# Reset carte mere ?



## Carbonized (24 Mai 2002)

estce dangereux de faire un reset de la carte mere ?
J ai un prob apparemment entre ma carte graphique et la rom de mon DP800.
J ai tout essaye, mais cette maudite carte (radeon 8500) me fusille le systeme audio interne de mon mac (alors ke je n ai pas de prob lorseke je la met sur un G4 400).

Est ce ke je risque quelque chose a faire le reset ?
Dois-je enlever aussi la pile pendant le reset ?


----------



## albin (24 Mai 2002)

si je me sousviens bien le reset de la carte mére et un gros zappage de pram donc tu peut le faire sans probléme pour cela oui il faut enlevée la pile de la carte mére et aussi le cordon secteur.
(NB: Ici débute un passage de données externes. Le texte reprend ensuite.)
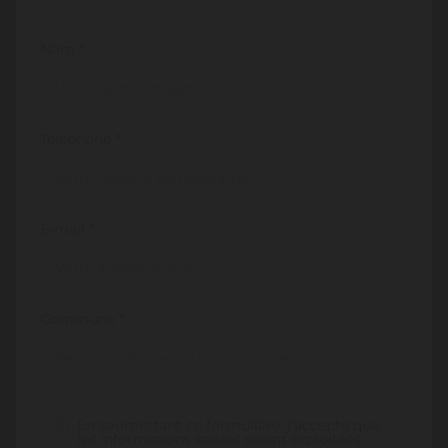
Nom *
Téléphone *
E-mail *
Commune *
En soumettant ce formulaire, j'accepte que
les informations saisies soient exploitées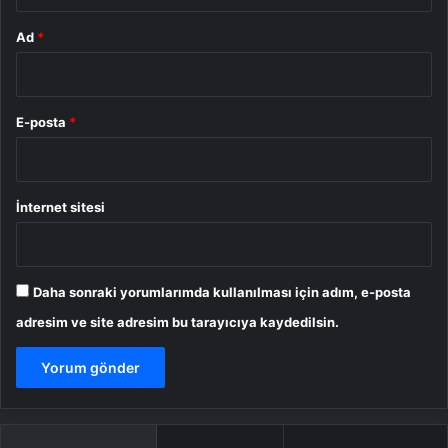
Ad
*
E-posta
*
İnternet sitesi
Daha sonraki yorumlarımda kullanılması için adım, e-posta
adresim ve site adresim bu tarayıcıya kaydedilsin.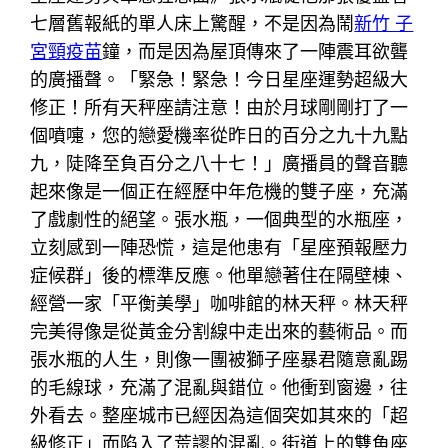
七層舊報紙的單人床上驚醒，不是因為鬧
新竹 子
宮頸疫苗
鐘，而是因為屋頂傳來了一陣震耳欲聾
的廣播聲。「緊急！緊急！今日星座運勢超級大
修正！所有天秤座請注意！由於月球剛剛打了一
個噴嚏，您的戀愛機率從昨日的百分之九十九點
九，陡降至負百分之八十七！」廣播員的聲音聽
起來像是一個正在經歷中年危機的雙子座，充滿
了戲劇性的絕望。張水瓶，一個典型的水瓶座，
立刻感到一陣恐慌，這是他患有「星座預報壓力
症候群」後的標準反應。他單戀著住在隔壁棟、
經營一家「平衡美學」咖啡館的林天秤。林天秤
完美得像是從黃金分割線中走出來的藝術品。而
張水瓶的人生，則像一團被獅子座暴君隨意亂踢
的毛線球，充滿了混亂與錯位。他衝到窗邊，往
外看去。整座城市已經因為這個突如其來的「超
級修正」而陷入了荒謬的混亂。街道上的雙魚座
Et une fois que tu redémare pense a reméttre à l'heure ton mac.
Ton probléme peut venir aussi du driver qui est incompatible avec la ROM donc dans ce cas c'est ou une mise a jour de driver ou de la ROM
bonne chance.
a+


----------



## iBen (27 Mai 2002)

je suis pas certain de l'efficacité mais pour un reset, une pression sur le bouton situé sur la carte mère ne provoque rien d'irréversible  
	

	
	
		
		

		
			





Je l'ai fait une fois avec la pile en place mais l'alim débranchée.


----------



## Bernard53 (27 Mai 2002)

Personnellement j'irais faire un tour sur la base de données d'Apple en utilisant *reset* comme mot-clé. Il y a 23 références dont une ou deux devrait être intéressante.

Salutations.


----------



## Carbonized (28 Mai 2002)

oki, merci, j irais voir chez apple.

Par contre j ai effetue le reset, mais ca na rien changer a mon probleme.....

Chez ATI, on me dit de rendre la carte, et chez mon revendeur, ils refusent de la reprendre car elle fonctionne correctement sur un G4 400 (sur lequel j ai essaye), et pensent ke c un prob logiciel (alors ke le prob et le mm sous os9 et X, et j ai mm installe un nvx system sur mon DD firewire, mais rien n y fait).

En attendant, ma carte est retournee ds sa boite....


----------



## 800007 (28 Mai 2002)

Merci mille fois pour ce post car j'avais un prob (post: g4 466 mort? Heeeeeeeeeeeeeelp) et le fait de faire un reset m'a sauvé.

MERCI.

En espèrant que ton prob se résoudra


----------